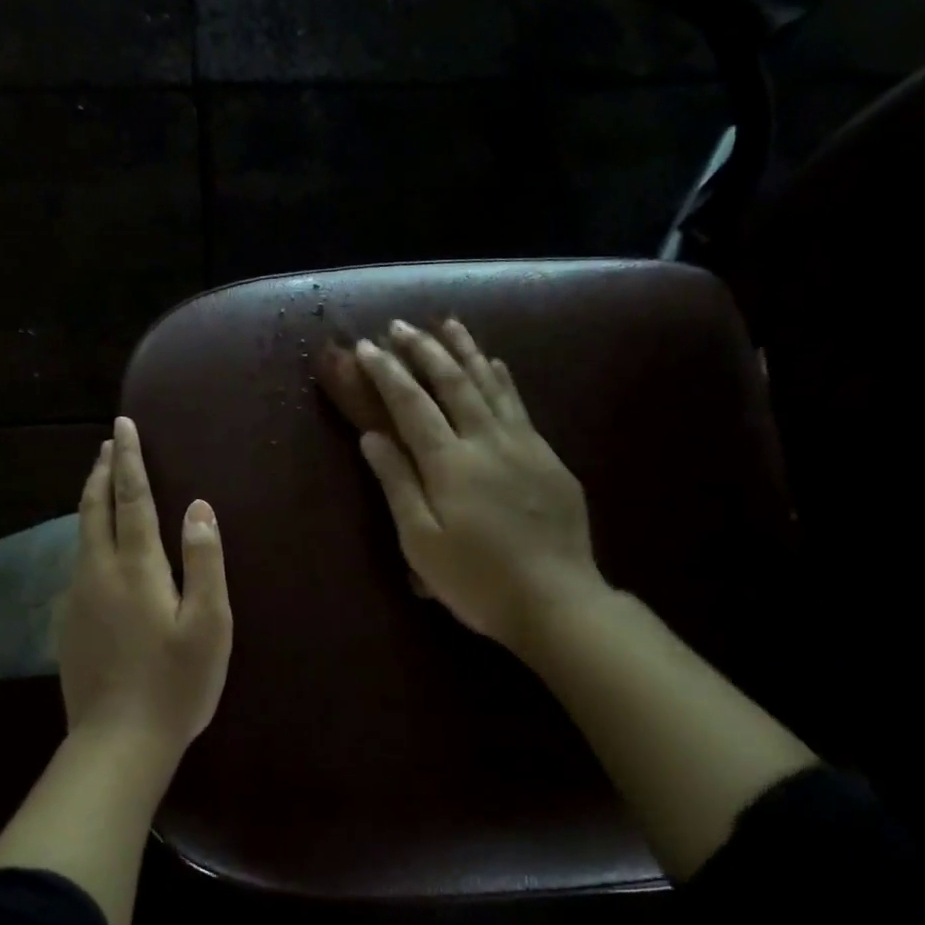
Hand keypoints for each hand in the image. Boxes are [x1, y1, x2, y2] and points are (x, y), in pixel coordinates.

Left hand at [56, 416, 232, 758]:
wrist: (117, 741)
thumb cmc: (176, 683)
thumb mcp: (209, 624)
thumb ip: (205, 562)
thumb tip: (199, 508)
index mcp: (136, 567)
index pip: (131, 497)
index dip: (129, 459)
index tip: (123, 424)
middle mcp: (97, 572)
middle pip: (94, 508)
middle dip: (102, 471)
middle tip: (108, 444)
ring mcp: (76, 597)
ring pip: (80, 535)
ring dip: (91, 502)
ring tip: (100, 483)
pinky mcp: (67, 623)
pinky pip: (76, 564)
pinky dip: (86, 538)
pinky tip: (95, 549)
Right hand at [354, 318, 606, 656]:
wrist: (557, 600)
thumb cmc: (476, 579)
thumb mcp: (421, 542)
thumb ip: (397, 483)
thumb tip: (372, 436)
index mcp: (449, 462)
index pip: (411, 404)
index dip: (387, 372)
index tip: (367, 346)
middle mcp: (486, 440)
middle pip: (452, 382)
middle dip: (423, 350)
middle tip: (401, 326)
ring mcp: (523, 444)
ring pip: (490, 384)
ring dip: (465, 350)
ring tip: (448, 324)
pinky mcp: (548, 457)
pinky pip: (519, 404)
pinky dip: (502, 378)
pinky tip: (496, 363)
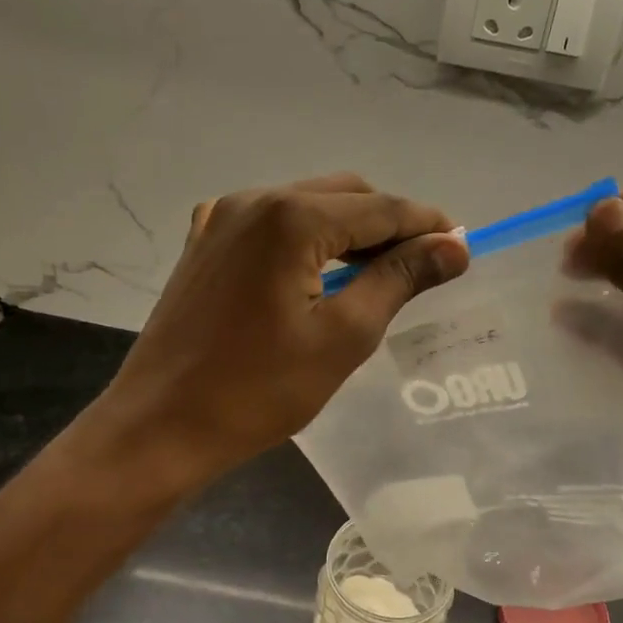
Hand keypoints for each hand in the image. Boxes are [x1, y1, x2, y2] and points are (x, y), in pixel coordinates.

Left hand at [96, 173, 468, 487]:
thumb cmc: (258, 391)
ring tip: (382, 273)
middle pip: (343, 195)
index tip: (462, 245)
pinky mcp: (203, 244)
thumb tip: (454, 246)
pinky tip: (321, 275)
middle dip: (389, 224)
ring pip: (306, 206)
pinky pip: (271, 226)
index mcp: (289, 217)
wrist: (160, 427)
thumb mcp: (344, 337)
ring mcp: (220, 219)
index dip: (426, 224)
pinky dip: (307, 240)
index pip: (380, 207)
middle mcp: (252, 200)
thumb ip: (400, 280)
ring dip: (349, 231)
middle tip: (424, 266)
┄┄┄┄┄┄┄┄┄┄┄┄┄┄┄┄┄┄┄┄
**Problem to solve:** The answer is the lines above between the line holding "middle dip: (102, 471)" and the line holding "pinky mcp: (548, 457)", inclusive, each written out exactly, and no others.

**Result:**
middle dip: (102, 471)
middle tip: (108, 444)
ring mcp: (76, 597)
ring pip: (80, 535)
ring dip: (91, 502)
ring tip: (100, 483)
pinky mcp: (67, 623)
pinky pip: (76, 564)
pinky dip: (86, 538)
pinky tip: (95, 549)
Right hand at [354, 318, 606, 656]:
wrist: (557, 600)
thumb cmc: (476, 579)
thumb mcp: (421, 542)
thumb ip: (397, 483)
thumb tip: (372, 436)
index mcp: (449, 462)
index pip: (411, 404)
index dip: (387, 372)
index tip: (367, 346)
middle mcp: (486, 440)
middle pip: (452, 382)
middle dip: (423, 350)
middle tip: (401, 326)
ring mcp: (523, 444)
ring pip: (490, 384)
ring dip: (465, 350)
ring tip: (448, 324)
pinky mcp: (548, 457)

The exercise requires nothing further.